Each community has a central story about it that is passed down by oral tradition.
We are currently in a city named Battambang. Battambang means lost stick. Mr. Battambang is not a black Buddha. He is just a man.
Each person knows the story. The versions have similarities, but they are all a little different as one hears it from their mother who learned it from their grandmother. This is the version that we were told.
A young country man watched over the cows. (He is called a cowboy, but for me that gives a different image.)
While out watching his cows, he found a black stick and he used it to stir the rice. The rice turned black. This stick had magic power. He used it to control the cows.
The man found favor with the king who made him a general, and he was very successful in war. However, he became power hungry.
He killed most of the king’s family and became the ruler. It was foretold that he would rule 7 years, 7 months, and 7 days, and then a man on a white horse would dethrone him.
One young son of the king was able to escape although his arms and legs had been burned. He was raised by monks.

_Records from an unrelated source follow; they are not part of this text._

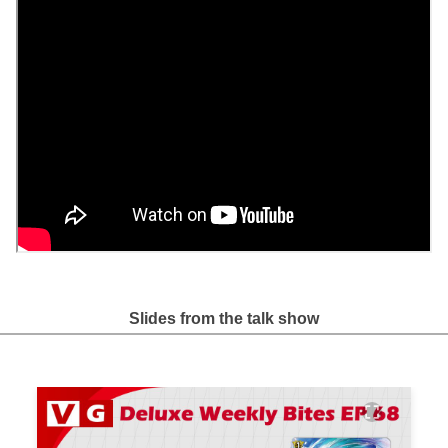
Slides from the talk show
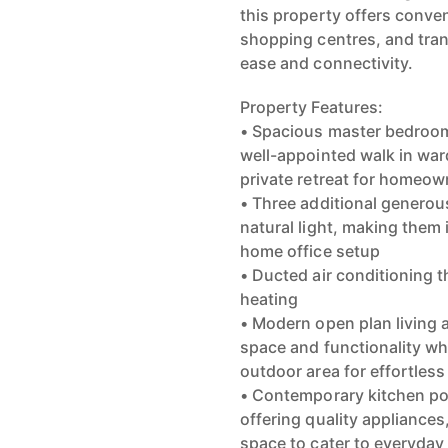
this property offers conven
shopping centres, and trans
ease and connectivity.
Property Features:
• Spacious master bedroom
well-appointed walk in war
private retreat for homeow
• Three additional generou
natural light, making them 
home office setup
• Ducted air conditioning 
heating
• Modern open plan living 
space and functionality wh
outdoor area for effortless
• Contemporary kitchen pos
offering quality appliance
space to cater to everyday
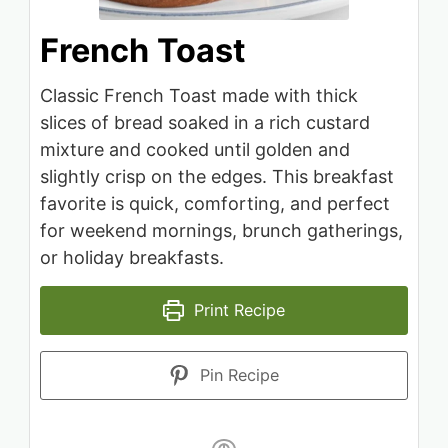
French Toast
Classic French Toast made with thick
slices of bread soaked in a rich custard
mixture and cooked until golden and
slightly crisp on the edges. This breakfast
favorite is quick, comforting, and perfect
for weekend mornings, brunch gatherings,
or holiday breakfasts.
Print Recipe
Pin Recipe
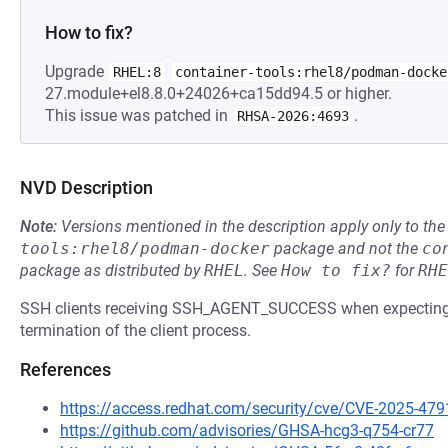
How to fix?
Upgrade
RHEL:8
container-tools:rhel8/podman-docke
27.module+el8.8.0+24026+ca15dd94.5 or higher.
This issue was patched in
.
RHSA-2026:4693
NVD Description
Note:
Versions mentioned in the description apply only to t
tools:rhel8/podman-docker
package and not the
co
package as distributed by
RHEL
.
See
How to fix?
for
RHE
SSH clients receiving SSH_AGENT_SUCCESS when expecting a
termination of the client process.
References
https://access.redhat.com/security/cve/CVE-2025-479
https://github.com/advisories/GHSA-hcg3-q754-cr77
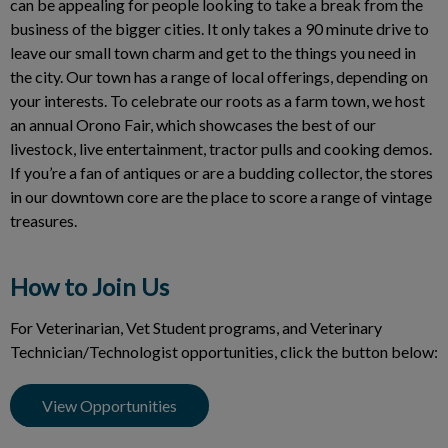
can be appealing for people looking to take a break from the
business of the bigger cities. It only takes a 90 minute drive to
leave our small town charm and get to the things you need in
the city. Our town has a range of local offerings, depending on
your interests. To celebrate our roots as a farm town, we host
an annual Orono Fair, which showcases the best of our
livestock, live entertainment, tractor pulls and cooking demos.
If you’re a fan of antiques or are a budding collector, the stores
in our downtown core are the place to score a range of vintage
treasures.
How to Join Us
For Veterinarian, Vet Student programs, and Veterinary
Technician/Technologist opportunities, click the button below:
View Opportunities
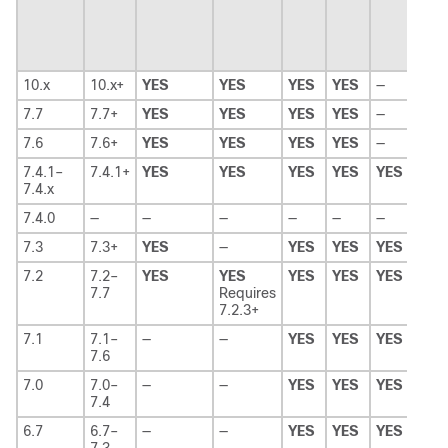
10.x
10.x+
YES
YES
YES
YES
—
—
7.7
7.7+
YES
YES
YES
YES
—
—
7.6
7.6+
YES
YES
YES
YES
—
—
7.4.1–
7.4.1+
YES
YES
YES
YES
YES
—
7.4.x
7.4.0
—
—
—
—
—
—
—
7.3
7.3+
YES
—
YES
YES
YES
—
7.2
7.2–
YES
YES
YES
YES
YES
YES
7.7
Requires
7.2.3+
7.1
7.1–
—
—
YES
YES
YES
YES
7.6
7.0
7.0–
—
—
YES
YES
YES
YES
7.4
6.7
6.7–
—
—
YES
YES
YES
YES
7.3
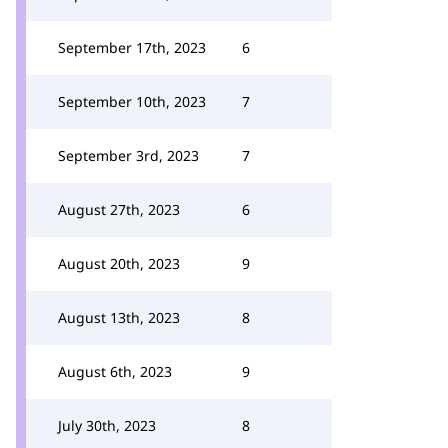
September 17th, 2023
6
September 10th, 2023
7
September 3rd, 2023
7
August 27th, 2023
6
August 20th, 2023
9
August 13th, 2023
8
August 6th, 2023
9
July 30th, 2023
8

The son wanted revenge on the man who killed his family. He started to get stronger. A holy man walking beside a white horse approached him and told him to wear these royal clothes, eat this rice, and drink this water. Then, he mounted the white horse. It began to fly.

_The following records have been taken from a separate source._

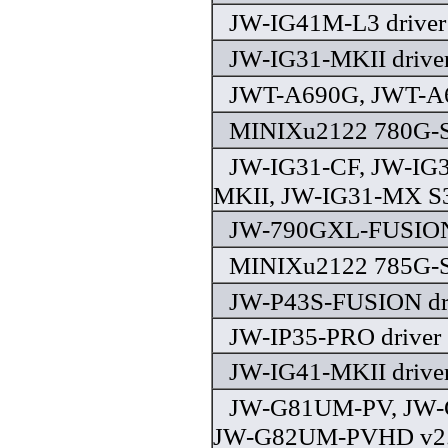
JW-IG41M-L3 driver
JW-IG31-MKII drive
JWT-A690G, JWT-A6
MINIXu2122 780G-S
JW-IG31-CF, JW-IG3
MKII, JW-IG31-MX S3
JW-790GXL-FUSION 
MINIXu2122 785G-S
JW-P43S-FUSION dr
JW-IP35-PRO driver
JW-IG41-MKII drive
JW-G81UM-PV, JW
JW-G82UM-PVHD v2.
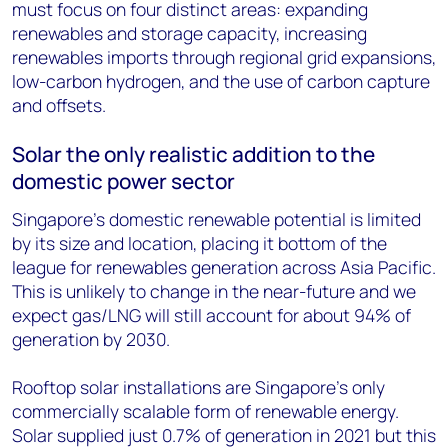
must focus on four distinct areas: expanding
renewables and storage capacity, increasing
renewables imports through regional grid expansions,
low-carbon hydrogen, and the use of carbon capture
and offsets.
Solar the only realistic addition to the
domestic power sector
Singapore’s domestic renewable potential is limited
by its size and location, placing it bottom of the
league for renewables generation across Asia Pacific.
This is unlikely to change in the near-future and we
expect gas/LNG will still account for about 94% of
generation by 2030.
Rooftop solar installations are Singapore’s only
commercially scalable form of renewable energy.
Solar supplied just 0.7% of generation in 2021 but this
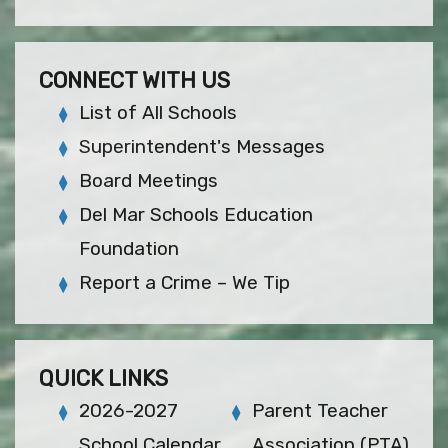
CONNECT WITH US
List of All Schools
Superintendent's Messages
Board Meetings
Del Mar Schools Education
Foundation
Report a Crime – We Tip
QUICK LINKS
2026-2027
Parent Teacher
School Calendar
Association (PTA)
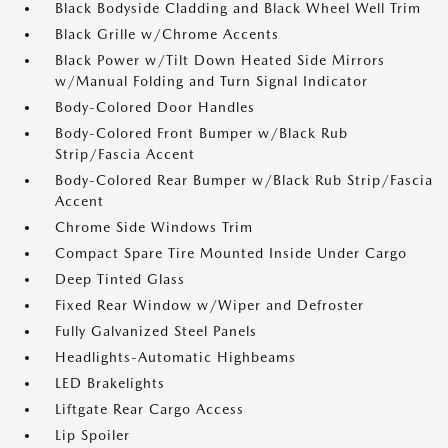
Black Bodyside Cladding and Black Wheel Well Trim
Black Grille w/Chrome Accents
Black Power w/Tilt Down Heated Side Mirrors
w/Manual Folding and Turn Signal Indicator
Body-Colored Door Handles
Body-Colored Front Bumper w/Black Rub
Strip/Fascia Accent
Body-Colored Rear Bumper w/Black Rub Strip/Fascia
Accent
Chrome Side Windows Trim
Compact Spare Tire Mounted Inside Under Cargo
Deep Tinted Glass
Fixed Rear Window w/Wiper and Defroster
Fully Galvanized Steel Panels
Headlights-Automatic Highbeams
LED Brakelights
Liftgate Rear Cargo Access
Lip Spoiler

The man threw his stick at the son, but it missed and was unable to be found. It was lost…and so was he.
The man is a good luck charm even though he was killed. People come to his statue to pray for a safe journey, give thanks for passing an exam or for healing. This doesn’t make sense to me. Why would he be a good luck charm if he was killed?

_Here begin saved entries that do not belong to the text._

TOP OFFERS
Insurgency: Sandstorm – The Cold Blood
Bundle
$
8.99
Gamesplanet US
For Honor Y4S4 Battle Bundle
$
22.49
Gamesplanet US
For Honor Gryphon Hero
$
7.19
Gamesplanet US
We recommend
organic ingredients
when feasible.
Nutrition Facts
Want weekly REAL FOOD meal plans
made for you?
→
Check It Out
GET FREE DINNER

People offer food, flowers, burn incense, and set caged birds free.
Food is collected at the end of the day by the homeless and hungry.
People in Cambodia believe in magic spirits. One couple came here to pray for their child. They had a baby that looked like the statue.
This monument is very close to the high school and they come here for good luck on their exam.
People take a picture in front of the community’s iconic statue to prove that they had visited there.
In Cambodia, we saw a cat with a stub for a tail. Poor thing! He must have got into a fight. Then we saw another and another. Apparently cats with stubby or no tails are very common.
We left Battambang and rode in a crowded van on a very bumpy road to Phnom Penh. Watch this video to ride along with us:
Even though the air conditioner was on and we were inside, I still had to wear my dust mask. Our driver would cut it very close with the approaching car.
For a while he rode the bumper of a cow truck. The cow has an effective way to have him back off…but he didn’t use it. I am sure he was thinking about it.
We left at 8:30 and arrived about 4:00. An Indian tuk tuk took us to our hotel called The Penh House. This is the first time that we rode an Indian tuk tuk and boy was it cramped as our luggage was inside with us.
Even though we sat most of the day, we were exhausted. Our hotel was like a refreshing oasis with a rooftop infinity pool. Ahhhhh!